HIV prevalence*

Number of people aged 13 years and older living with a diagnosis of human immunodeficiency virus (HIV) infection per 100,000 population.

The 2021 County Health Rankings used data from 2018 for this measure.

Reason for Including

HIV is a marker for high-risk health behaviors including intravenous drug use and sex without a condom or medicines to prevent HIV transmission.[1] This can be a valuable source of data for communities in understanding the toll that this disease takes on the health care system, as treatment for HIV often exceeds the cost of similar chronic conditions.[2]

Key Measure Methods

HIV Prevalence is a Rate

HIV Prevalence is the rate of diagnosed cases of HIV for people aged 13 years and older in a county per 100,000 population. Rates measure the number of events in a given time period (generally one or more years) divided by the average number of people at risk during that period. Rates help us compare risks of health factors across counties with different population sizes.

Some Data are Suppressed

A missing value is reported for counties with 1 to 4 HIV cases in the time frame.

Measure Limitations

This measure of HIV prevalence includes all county residents, including those living in group quarters such as prisons or on military bases. Some states, when releasing prevalence measures, exclude these populations. This may account for differences in these values and values from your state department of health.

It is important to recognize that community and internalized stigma may result in individuals not seeking testing, individuals in healthcare not responding to the needs of those who are HIV-positive, and a lack of information regarding prevention and safe practices, which can result in greater HIV transmission.[1,3,4]


The numerator is the number of HIV cases. HIV is a reportable disease meaning that when a provider treats a patient for HIV they are required to report that case to their health department.


The denominator is the total population.

Can This Measure Be Used to Track Progress

This measure can be used to track progress with some caveats. It is important to be aware that although an increase in reported infections may reflect an increase in disease prevalence, the increase could also be due to other factors. For example, an increase may also be reflective of expanded screening, better diagnostic tests, or improved reporting by a clinic or local health department. Communities with poor screening rates may have artificially low rates of HIV. These rates are also statistically adjusted to account for reporting delays and missing transmission category. Using the statistically adjusted data is preferable when tracking progress because they help to eliminate artifacts of reporting in the surveillance system.

Data Source

Years of Data Used


National Center for HIV/AIDS, Viral Hepatitis, STD, and TB Prevention

Data on sexually transmitted infections were provided by the National Center for HIV/AIDS, Viral Hepatitis, STD, and TB Prevention (NCHHSTP). The NCHHSTP is responsible for public health surveillance, prevention research, and programs to prevent and control human immunodeficiency virus (HIV) infection and acquired immunodeficiency syndrome (AIDS), other sexually transmitted diseases (STDs), viral hepatitis, and tuberculosis (TB). Center staff work in collaboration with governmental and nongovernmental partners at community, state, national, and international levels, applying well-integrated multidisciplinary programs of research, surveillance, technical assistance, and evaluation.

Digging Deeper
Age 1
Gender 1
Race 1
Education 0
Income 0
Subcounty Area 0

We recommend starting with the National Center for HIV/AIDS, Viral Hepatitis, STD, and TB Prevention (NCHHSTP) database, which provides information on human immunodeficiency virus (HIV) infection and acquired immunodeficiency syndrome (AIDS), other sexually transmitted diseases (STDs), viral hepatitis, and tuberculosis (TB). Data on HIV prevalence can be obtained by age group, race, ethnicity, gender, transmission category, and more.

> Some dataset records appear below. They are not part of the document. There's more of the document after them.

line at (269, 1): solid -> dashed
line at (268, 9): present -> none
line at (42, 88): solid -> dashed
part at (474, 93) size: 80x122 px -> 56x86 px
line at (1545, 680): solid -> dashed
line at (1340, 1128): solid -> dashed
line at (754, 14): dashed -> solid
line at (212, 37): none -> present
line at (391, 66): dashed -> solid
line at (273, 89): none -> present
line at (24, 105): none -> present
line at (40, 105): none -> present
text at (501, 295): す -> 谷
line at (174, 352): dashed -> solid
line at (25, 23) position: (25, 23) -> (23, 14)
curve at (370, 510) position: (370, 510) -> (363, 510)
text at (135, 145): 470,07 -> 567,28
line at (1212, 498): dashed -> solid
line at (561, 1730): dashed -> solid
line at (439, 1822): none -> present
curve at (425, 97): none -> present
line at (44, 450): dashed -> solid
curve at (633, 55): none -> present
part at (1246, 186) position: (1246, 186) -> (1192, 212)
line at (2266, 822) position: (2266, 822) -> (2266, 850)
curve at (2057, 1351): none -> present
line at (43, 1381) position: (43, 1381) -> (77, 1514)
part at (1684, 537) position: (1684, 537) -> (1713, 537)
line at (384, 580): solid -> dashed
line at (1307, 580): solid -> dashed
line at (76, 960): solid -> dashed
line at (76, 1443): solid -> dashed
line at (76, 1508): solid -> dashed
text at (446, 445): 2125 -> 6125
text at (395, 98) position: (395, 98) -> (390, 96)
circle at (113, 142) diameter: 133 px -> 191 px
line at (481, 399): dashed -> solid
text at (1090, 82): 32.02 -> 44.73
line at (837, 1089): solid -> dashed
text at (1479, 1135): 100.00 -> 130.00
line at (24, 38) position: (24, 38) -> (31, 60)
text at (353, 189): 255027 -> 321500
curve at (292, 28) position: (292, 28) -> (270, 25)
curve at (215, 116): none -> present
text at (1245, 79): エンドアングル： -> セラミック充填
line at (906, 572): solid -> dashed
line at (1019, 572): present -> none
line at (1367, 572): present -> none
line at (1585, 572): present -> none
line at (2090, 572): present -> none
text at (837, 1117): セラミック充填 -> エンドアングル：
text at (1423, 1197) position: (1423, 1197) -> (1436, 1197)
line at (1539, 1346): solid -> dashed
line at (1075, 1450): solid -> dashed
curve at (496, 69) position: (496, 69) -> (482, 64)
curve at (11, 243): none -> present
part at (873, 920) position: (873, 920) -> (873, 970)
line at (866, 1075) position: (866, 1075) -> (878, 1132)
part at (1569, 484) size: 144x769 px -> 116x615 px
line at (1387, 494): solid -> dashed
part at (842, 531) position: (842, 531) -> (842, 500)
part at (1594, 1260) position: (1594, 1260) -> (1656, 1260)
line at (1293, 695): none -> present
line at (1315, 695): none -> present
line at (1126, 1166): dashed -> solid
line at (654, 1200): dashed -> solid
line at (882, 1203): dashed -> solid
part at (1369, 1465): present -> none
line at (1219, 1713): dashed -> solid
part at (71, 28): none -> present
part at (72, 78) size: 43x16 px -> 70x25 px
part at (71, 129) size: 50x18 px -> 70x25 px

[1] Centers for Disease Control and Prevention. (2019). Ways to Stop HIV Stigma and Discrimination. Retrieved from

[2] Panel on Antiretroviral Guidelines for Adults and Adolescents. Guidelines for the Use of Antiretroviral Agents in Adults and Adolescents with HIV. Department of Health and Human Services. Available at Accessed Jan. 8, 2020.

[3] Valdiserri RO.  HIV/AIDS Stigma: An Impediment to Public Health. American Journal of Public Health. 2002; 92, 341_342.

[4] Baugher AR, Beer L, Fagan JL, Mattson CL, Freedman M, Skarbinski J, Shouse RL. Prevalence of Internalized HIV-Related Stigma Among HIV-Infected Adults in Care, United States, 2011-2013. AIDS Behav. 2017 Sep;21(9):2600-2608.